Many bankers and economists are pondering that question after Mr. Cameron’s surprising decision last week to leave Britain out of a historic accord aimed at moving Europe closer to political as well as monetary union.
Mr. Cameron said the pact lacked safeguards to protect the City of London, Britain’s version of Wall Street, against future regulations that might not be in its best interests. And because France and Germany would not bend on his proposed protections, he would not sign on to their plan for more tightly coordinated oversight of European Union governments’ revenue and spending.
Now, though, some in Britain worry that the nation’s ability to halt or shape what is expected to be a wave of future financial regulation from European Union headquarters will be severely constrained if Britain does not have a seat at the negotiating table. And so it remains to be seen whether the City financiers Mr. Cameron wanted to protect will eventually end up feeling grateful — or marginalized.
To be sure, few believe that his decision represents an immediate and mortal blow to London’s ambition to remain a center of international finance. Whatever banks and their overseers might eventually do on the Continent, much of the rest of the financial world — including the money centers of New York, Hong Kong and Tokyo — is likely to still see London as a primary node in the round-the-world, round-the-clock network.
Britain’s banks make more cross-border loans than those of any other country in the world, 18 percent of the global total. London is also home to the largest foreign exchange market in the world. And it remains the headquarters for the large banks that trade European sovereign debt, a business unlikely to go away any time soon.
Financial machinery aside, language, habits and history suggest that London will continue to be a magnet for the globally minded.
But some analysts nonetheless worry that Mr. Cameron’s desire to espouse the stubbornly independent British bulldog could harm the City over the long term.
“This is the worst possible news — the relative decline of the City of London relative to other financial centers in Europe is now a very real risk,” said Graham Bishop, a former London banker who is a consultant on European financial and regulatory matters.

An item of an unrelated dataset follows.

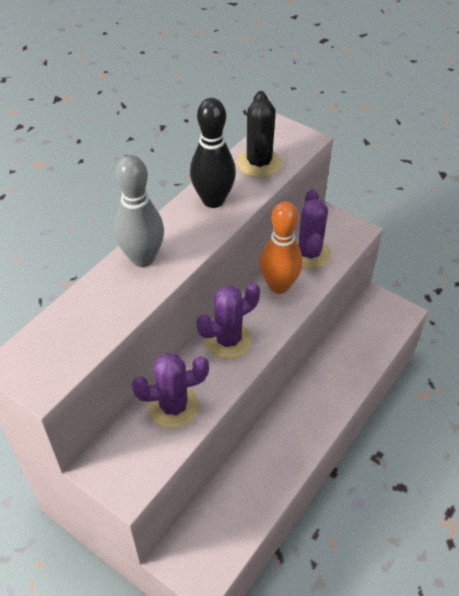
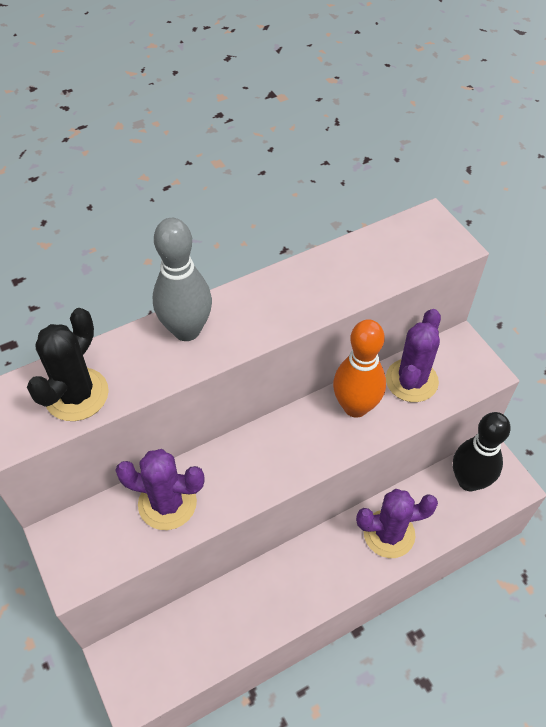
camera: 25 degrees right, 5 degrees up
(213, 200) = (301, 287): black bowling pin -> black bowling pin (469, 481)
(228, 340) = (265, 450): purple cactus -> purple cactus (389, 534)
(259, 163) = (379, 258): black cactus -> black cactus (76, 394)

The decline will not happen at once, he argued. Europe is well aware that financial institutions in London have strong and deep links to the Continent.
But Britain, whose refusal to adopt the euro currency has long put it somewhat at odds with the European Union’s other biggest economies, appears to have estranged itself further from Europe’s policy inner circle.
With Britain now essentially having but one vote among 27 others in the European Union, the chipping away of London’s competitive position will be inevitable, Mr. Bishop contended.
Mr. Cameron has been cheered by the powerful faction of his Conservative Party that sees evil in all that Europe does. But it is unlikely that the constituency his veto was meant to protect — banks, hedge funds and insurance companies operating in the City of London — would welcome a further waning of Britain’s ability to influence regulations from Brussels.
Those executives, many of whom are French, German or Spanish, are a pragmatic, global lot. And they tend to shy away from public confrontation and wish only for an operating environment that continues to play to the City’s strength: providing competitive banking and financial services to an increasingly global economy.
“They will be very worried,” Mr. Bishop predicted.
For Britain, the stakes are huge.
The fear is that the pact the other European Union members agreed to at the Brussels summit meeting will harden an emerging 17-member euro zone caucus within the 27-member European Union — a bloc that votes together on issues, particularly on financial regulations, that could work against the City of London.
Until now, Britain has been able to assemble blocking minorities on measures it opposes. That happened, for example, with a recent proposal to raise revenue for European governments by taxing financial transactions — a tax that would have put new fees on every trade of stocks, bonds and other financial instruments.
It is not hard to understand why Mr. Cameron and Britain vehemently opposed that particular measure. The new tax would have been imposed on activities that occur in the City more often and at greater volume than anywhere else in Europe.